My outdoor grounds crew is busy with springtime chores.
Here in the Northeast, March is usually when we get a lot of our outdoor grounds work started here at the farm - pruning trees, mulching beds and tree pits, and cleaning up the branches and debris left over from the winter storms. This year, March brought a lot of erratic weather conditions - a late season snow storm, followed by milder temperatures and then most recently, several days of rain. And today, we're expecting another two-inches of drenching precipitation. During the inclement weather, the crew keeps busy with indoor jobs, such as cleaning the Equipment Barn - a large storage building near my allee of pin oaks, where we house our tractors, mowers, blowers, and garden tools. Keeping our seasonal supplies well-maintained and properly stored always saves time in the long run.
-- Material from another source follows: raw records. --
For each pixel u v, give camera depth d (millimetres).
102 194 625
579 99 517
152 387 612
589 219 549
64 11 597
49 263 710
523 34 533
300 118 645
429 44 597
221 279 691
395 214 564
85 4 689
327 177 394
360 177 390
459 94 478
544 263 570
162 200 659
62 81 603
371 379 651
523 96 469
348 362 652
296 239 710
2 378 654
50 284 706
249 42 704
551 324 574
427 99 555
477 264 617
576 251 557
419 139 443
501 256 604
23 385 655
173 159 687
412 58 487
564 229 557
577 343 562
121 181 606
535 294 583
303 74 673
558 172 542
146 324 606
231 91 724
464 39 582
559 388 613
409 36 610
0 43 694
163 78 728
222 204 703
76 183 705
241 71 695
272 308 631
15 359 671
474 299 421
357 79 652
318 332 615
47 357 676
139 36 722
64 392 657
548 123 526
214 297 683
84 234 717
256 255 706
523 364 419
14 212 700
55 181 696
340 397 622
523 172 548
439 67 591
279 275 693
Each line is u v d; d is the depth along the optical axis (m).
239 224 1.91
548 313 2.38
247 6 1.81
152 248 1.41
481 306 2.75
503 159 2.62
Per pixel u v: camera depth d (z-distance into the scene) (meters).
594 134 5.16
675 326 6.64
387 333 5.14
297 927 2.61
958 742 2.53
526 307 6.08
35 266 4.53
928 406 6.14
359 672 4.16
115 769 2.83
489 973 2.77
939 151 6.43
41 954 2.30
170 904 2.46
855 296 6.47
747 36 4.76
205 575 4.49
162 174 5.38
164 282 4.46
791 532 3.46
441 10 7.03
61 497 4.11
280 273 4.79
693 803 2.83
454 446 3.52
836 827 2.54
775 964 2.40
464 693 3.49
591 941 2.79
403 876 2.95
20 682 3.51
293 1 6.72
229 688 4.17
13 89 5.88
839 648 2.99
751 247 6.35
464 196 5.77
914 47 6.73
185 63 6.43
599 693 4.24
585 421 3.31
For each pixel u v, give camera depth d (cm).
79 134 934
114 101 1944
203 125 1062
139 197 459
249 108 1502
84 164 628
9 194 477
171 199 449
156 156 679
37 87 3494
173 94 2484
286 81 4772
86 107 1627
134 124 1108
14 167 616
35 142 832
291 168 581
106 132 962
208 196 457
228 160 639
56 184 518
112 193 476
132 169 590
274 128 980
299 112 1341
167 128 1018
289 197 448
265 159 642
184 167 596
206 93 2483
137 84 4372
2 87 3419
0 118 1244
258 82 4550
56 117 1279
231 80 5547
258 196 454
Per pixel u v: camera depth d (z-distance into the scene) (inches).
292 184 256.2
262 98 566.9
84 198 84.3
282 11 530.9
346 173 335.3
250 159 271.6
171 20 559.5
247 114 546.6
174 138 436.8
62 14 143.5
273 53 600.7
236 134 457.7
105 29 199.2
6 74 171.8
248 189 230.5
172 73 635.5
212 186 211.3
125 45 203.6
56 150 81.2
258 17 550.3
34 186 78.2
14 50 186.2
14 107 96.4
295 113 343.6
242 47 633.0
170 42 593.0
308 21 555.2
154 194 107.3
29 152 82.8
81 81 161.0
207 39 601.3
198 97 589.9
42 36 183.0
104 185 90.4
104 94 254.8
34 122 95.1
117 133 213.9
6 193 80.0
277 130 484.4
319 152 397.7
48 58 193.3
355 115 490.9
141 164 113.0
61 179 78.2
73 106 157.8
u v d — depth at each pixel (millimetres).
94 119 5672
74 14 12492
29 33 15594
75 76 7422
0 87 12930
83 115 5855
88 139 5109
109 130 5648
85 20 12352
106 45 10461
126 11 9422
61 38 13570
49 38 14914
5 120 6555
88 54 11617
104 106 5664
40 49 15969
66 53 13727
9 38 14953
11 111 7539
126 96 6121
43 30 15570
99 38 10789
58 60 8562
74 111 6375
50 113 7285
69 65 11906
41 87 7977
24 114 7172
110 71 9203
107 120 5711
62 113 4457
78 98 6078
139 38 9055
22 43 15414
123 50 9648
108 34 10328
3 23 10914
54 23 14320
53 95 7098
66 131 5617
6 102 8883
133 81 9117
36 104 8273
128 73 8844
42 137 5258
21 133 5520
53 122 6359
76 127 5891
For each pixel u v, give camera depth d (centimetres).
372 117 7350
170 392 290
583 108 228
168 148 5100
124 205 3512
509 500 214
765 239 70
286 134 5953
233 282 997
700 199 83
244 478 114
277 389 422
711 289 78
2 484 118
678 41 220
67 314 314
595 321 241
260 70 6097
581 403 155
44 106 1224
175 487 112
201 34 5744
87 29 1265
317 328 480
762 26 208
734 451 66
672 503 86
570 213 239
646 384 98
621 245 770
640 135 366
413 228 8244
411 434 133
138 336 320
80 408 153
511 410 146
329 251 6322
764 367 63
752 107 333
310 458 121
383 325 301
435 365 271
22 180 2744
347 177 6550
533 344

Here are some photos - enjoy.
This is the Equipment Barn, which I had built soon after purchasing the farm. There are two large sliding doors at either end for accessing the equipment. The building is approximately 40 by 120-feet with substantial height.
Here, Fernando is organizing the many gardening tools we store in this structure.
Chhiring is putting a wheelbarrow back in place. We keep wheelbarrows on end to conserve space.
They look much better stored vertically, don’t you agree?
Each wheelbarrow has its tire checked for air, so it is completely ready for the next task.
All the garden tools are hung on sturdy hooks.
We use these flip-up tool holders – they’re made of steel with a vinyl coating, and can hold up-to 50-pounds each.
Tools are hung so that they are easy to find. Dirt is rinsed off outdoors before tools are put away.
Here are the rakes and spades. Do you know the difference between a shovel and a spade? Shovels are broad-bottomed tools for moving loose materials, while spades tend to have a flat bottom edge for digging.
On this section of wall, we hang all the leaf blowers and weed-whackers, or string trimmers.
And here – broadcast spreaders are also suspended on hooks.
When something is found that doesn’t belong in the Equipment Barn, it’s placed in the back of the four-wheeler, so it can be returned to its rightful location.
Ladders of various sizes rest against one wall above the wheelbarrows and close to one set of large barn doors.
I use very utilitarian lighting and fans where I can on the farm.
This bank of lockers is for the crew. Everyone has their own set of lockers, where they can store extra shoes, clothing, and other personal items.
Also on this side, blowers, tillers and generators.
Mowers are all parked neatly together and ready to use.
This John Deere tractor is great. It is often used for mowing the hay fields.
Next to the John Deere tractor, and protected with a sheet, is this vintage Allis-Chalmers tractor from the 1940s.
And, do you recognize this? The Martha by Mail truck was a postal delivery truck from the 80s, which I bought years ago and had painted green.
This John Deere tractor with its front loader, is used constantly around the farm to haul logs, planters, etc. It sits in the back of the Equipment Barn.
The wood chipper is also parked here.
This is our Hi-Lo – so versatile with many uses at the farm.
The front of the Hi-Lo is equipped with a forklift for picking up heavy items.
This corner of the barn is reserved for mechanical maintenance, repairs, and other smaller projects.
In a storage closet, we keep a lot of the smaller supplies and tools – all organized in labeled clear plastic bins.
Everything fits in this large space, especially when it is clean and all the tools are properly put away.